On these grounds America has become increasingly weak over the past 50 years. It has become a badge of pride or the gorilla beating his chest for the US to come down on drug users. It is politically expedient, and good for political fundraising to participate in the War on Drugs.

The harsher methods, ones that many of us are familiar with, the dramatic rise in incarceration, the persistent violence of the death penalty even in the face of fair and strong criticism of its lack of usefulness and persistent injustice, the contemporary militarization of the police with its attendant “shoot and coverup” mentality, show how true Nietzsche’s criticism was. The tendency, of course, is to cover up Nietzsche’s criticism instead of addressing the inherent insecurity that has ensued from fair mistrust of governmental authority. In the contemporary movie, Suffragettes the protagonist says to the policeman who is interrogating her, “Give us laws that are respectful and we will respect the laws.” Admitting you are wrong amounts to losing your job in the vicious business and political climate, becoming the sacrificial lamb, the scapegoat, all in the interest of maintaining the high moral appearance of authorities.

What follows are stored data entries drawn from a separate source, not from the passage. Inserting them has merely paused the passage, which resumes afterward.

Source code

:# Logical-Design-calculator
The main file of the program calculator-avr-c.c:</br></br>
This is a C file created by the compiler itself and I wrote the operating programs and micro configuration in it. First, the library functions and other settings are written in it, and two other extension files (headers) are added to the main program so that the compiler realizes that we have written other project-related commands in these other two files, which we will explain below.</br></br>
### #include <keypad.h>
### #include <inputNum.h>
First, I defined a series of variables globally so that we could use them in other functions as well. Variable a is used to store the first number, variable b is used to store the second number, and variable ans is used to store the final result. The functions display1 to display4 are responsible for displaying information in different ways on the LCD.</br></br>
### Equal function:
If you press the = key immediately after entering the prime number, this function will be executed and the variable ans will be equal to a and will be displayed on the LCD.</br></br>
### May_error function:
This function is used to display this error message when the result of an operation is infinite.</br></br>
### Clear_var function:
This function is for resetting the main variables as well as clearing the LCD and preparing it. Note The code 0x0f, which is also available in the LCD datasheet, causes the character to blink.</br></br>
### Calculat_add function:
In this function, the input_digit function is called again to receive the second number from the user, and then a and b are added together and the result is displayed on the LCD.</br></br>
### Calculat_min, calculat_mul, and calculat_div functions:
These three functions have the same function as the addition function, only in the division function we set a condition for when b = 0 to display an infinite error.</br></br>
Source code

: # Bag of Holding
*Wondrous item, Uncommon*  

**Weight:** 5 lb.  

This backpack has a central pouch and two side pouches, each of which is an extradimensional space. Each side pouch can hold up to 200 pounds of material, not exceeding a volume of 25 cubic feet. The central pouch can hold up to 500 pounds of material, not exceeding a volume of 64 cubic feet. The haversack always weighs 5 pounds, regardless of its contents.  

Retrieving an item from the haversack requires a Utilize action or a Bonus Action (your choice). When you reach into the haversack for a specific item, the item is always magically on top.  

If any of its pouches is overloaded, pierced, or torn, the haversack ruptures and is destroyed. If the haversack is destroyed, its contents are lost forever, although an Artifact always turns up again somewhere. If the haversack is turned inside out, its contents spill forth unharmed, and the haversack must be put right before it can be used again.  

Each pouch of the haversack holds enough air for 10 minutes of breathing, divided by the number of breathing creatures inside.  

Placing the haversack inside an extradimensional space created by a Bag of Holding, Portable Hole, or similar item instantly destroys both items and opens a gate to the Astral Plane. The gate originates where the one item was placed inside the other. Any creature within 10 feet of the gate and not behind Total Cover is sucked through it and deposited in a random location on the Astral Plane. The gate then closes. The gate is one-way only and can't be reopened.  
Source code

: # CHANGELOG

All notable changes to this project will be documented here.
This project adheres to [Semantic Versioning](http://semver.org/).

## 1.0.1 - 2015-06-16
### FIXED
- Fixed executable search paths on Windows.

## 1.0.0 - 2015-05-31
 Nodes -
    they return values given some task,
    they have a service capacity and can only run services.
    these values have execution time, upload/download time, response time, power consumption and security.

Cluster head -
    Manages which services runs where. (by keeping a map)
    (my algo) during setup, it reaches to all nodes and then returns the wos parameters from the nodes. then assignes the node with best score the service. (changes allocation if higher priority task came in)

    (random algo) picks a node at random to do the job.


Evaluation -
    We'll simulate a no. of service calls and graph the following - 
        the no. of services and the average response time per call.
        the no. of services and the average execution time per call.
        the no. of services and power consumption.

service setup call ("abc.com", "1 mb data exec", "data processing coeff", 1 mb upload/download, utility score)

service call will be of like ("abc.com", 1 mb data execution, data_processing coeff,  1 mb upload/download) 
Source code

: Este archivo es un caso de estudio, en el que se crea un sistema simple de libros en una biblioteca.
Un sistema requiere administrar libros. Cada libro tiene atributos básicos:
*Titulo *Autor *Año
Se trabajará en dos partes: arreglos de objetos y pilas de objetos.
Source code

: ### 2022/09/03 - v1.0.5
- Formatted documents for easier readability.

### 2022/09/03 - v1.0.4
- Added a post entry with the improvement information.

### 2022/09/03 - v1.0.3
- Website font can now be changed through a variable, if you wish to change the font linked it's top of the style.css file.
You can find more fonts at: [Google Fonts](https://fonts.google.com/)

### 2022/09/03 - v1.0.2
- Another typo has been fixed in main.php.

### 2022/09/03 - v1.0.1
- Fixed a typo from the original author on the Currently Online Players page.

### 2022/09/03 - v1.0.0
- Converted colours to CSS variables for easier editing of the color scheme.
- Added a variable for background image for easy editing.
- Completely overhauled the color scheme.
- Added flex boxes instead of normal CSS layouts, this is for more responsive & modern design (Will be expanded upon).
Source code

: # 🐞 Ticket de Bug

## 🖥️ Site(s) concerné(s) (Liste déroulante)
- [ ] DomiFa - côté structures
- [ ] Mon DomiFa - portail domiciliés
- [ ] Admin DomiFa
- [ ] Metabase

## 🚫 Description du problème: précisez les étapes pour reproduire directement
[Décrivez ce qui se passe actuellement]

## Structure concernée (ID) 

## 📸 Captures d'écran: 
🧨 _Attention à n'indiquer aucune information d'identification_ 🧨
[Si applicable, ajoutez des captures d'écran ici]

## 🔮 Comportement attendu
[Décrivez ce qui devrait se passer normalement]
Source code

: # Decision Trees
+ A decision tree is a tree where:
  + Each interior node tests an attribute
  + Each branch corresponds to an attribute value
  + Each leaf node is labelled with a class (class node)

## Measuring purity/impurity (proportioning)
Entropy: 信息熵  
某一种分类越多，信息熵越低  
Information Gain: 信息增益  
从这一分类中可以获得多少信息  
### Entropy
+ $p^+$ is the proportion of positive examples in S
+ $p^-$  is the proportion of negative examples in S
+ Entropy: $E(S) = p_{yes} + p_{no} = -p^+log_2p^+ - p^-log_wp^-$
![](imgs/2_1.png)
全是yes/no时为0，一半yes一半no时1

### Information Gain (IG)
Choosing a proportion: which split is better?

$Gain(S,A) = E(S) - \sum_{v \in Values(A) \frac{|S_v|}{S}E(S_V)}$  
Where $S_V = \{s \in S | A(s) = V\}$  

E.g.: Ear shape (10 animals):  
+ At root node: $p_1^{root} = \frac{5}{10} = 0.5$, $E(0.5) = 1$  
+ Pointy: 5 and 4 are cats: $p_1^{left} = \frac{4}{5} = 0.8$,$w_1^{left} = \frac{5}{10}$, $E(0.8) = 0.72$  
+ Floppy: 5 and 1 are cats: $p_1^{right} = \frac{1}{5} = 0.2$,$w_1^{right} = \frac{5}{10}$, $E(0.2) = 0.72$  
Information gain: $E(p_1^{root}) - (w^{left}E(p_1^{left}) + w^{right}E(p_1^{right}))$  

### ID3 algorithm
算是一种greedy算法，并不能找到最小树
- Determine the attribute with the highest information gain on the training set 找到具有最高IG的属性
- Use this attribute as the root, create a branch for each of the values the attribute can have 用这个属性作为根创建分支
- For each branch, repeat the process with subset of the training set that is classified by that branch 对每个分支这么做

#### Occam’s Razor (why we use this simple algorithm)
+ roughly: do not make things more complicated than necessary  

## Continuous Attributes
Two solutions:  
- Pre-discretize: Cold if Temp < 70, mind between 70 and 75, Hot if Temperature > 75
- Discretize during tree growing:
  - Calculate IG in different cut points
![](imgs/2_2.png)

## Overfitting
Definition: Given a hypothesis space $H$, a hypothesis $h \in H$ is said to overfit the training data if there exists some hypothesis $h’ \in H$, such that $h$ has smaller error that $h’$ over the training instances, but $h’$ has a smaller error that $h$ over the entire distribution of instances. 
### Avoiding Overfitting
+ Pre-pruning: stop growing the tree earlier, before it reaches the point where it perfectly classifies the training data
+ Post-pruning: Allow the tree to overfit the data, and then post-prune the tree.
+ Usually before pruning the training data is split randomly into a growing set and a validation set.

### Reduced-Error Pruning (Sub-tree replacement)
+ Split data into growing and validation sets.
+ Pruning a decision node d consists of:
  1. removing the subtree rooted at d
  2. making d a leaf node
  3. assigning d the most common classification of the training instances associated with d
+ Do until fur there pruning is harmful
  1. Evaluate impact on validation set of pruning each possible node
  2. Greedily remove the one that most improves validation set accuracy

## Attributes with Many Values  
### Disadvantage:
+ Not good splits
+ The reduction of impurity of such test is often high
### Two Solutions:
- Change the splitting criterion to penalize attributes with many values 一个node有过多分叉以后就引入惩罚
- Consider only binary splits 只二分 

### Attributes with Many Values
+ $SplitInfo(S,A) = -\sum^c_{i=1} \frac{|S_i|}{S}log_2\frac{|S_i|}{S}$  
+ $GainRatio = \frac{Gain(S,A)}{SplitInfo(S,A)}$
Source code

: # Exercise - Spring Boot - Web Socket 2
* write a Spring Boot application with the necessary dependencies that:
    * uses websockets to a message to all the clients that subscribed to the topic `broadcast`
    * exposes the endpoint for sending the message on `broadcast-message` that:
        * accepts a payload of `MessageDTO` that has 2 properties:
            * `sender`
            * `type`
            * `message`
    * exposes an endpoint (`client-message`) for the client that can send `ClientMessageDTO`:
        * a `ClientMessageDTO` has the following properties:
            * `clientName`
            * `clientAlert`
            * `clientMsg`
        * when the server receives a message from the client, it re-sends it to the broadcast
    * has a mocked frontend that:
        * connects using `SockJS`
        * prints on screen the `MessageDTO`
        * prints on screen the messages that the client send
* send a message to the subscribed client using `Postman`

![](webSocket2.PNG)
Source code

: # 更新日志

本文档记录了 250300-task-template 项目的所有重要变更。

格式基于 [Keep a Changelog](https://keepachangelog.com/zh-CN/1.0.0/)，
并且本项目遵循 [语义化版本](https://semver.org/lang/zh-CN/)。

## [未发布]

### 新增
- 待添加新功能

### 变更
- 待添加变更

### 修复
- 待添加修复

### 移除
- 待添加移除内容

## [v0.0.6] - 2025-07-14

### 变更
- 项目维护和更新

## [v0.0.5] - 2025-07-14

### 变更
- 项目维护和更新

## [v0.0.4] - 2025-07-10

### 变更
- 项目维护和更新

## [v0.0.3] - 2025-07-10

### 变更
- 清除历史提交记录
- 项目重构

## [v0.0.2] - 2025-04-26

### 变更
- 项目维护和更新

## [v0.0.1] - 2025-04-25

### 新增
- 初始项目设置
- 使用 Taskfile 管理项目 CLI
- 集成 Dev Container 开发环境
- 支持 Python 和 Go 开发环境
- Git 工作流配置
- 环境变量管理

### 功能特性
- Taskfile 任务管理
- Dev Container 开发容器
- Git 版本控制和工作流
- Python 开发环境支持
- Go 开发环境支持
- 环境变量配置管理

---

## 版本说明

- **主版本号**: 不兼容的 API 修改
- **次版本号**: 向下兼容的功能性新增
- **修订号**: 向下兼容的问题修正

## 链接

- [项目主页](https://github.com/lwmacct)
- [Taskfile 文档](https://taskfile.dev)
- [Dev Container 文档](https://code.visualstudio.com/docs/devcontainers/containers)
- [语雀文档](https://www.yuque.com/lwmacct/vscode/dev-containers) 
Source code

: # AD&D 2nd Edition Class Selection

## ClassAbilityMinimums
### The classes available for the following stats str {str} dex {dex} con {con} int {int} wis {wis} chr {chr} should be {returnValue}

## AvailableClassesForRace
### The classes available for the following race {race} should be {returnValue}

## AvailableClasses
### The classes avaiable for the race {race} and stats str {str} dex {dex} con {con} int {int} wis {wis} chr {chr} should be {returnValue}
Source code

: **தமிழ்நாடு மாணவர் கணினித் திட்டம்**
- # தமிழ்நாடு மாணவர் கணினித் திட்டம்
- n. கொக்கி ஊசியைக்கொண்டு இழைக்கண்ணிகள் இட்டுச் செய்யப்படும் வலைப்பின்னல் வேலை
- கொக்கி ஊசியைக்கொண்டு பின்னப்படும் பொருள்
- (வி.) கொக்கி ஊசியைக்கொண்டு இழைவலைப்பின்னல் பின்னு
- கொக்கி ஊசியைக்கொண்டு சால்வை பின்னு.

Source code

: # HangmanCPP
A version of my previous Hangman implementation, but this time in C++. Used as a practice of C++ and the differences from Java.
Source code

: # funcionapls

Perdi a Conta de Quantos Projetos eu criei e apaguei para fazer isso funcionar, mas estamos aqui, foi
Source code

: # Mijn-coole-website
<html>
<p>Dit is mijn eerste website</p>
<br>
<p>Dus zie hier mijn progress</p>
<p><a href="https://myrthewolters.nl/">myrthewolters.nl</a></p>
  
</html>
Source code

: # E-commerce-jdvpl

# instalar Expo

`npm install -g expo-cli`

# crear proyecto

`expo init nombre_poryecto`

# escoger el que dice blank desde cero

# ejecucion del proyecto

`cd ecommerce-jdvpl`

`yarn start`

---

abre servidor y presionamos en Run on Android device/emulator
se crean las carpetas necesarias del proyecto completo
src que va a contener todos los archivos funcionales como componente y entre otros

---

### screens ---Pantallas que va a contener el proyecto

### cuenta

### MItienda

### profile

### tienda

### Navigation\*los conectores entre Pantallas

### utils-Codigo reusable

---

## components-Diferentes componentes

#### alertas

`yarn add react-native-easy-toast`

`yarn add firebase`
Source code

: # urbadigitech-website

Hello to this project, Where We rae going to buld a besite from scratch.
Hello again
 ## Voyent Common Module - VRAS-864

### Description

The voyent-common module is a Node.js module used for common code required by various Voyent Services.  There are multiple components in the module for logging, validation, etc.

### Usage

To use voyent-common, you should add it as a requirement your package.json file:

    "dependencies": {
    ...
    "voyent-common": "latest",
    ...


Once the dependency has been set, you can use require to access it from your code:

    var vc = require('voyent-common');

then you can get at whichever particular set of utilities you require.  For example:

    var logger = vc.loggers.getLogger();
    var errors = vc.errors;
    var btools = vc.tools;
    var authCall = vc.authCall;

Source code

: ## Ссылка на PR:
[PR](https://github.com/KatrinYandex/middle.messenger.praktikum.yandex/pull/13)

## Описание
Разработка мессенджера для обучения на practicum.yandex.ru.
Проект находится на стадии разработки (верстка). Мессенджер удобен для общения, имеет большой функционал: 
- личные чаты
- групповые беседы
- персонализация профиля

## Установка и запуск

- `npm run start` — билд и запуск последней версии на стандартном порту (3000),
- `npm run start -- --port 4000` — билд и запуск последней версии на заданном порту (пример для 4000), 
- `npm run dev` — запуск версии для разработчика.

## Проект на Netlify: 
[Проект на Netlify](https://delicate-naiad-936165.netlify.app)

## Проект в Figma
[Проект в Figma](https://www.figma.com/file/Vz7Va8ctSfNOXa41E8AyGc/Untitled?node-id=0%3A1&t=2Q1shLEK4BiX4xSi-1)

This all looks so grubby and medieval. But, “shouldn’t the local lord be able to kill whoever he thinks needs it to secure his power and maintain his hegemony?” Of course he shouldn’t be able to do that any more than a husband has some supposed right to beat or kill his wife if she displeases him.

To leave this on a much lighter note, I quote from Mitch Earleywine’s Understanding Marijuana, “Individuals are no more aggressive [than they were] after smoking marijuana.”2

1Fredrich Nietzsche, Genealogy of Morals, ch 2 section X.
2Mitch Earleywine, Understanding Marijuana: A New Look at the Scientific Evidence (Oxford, UK: Oxford University Press, 2002), 272.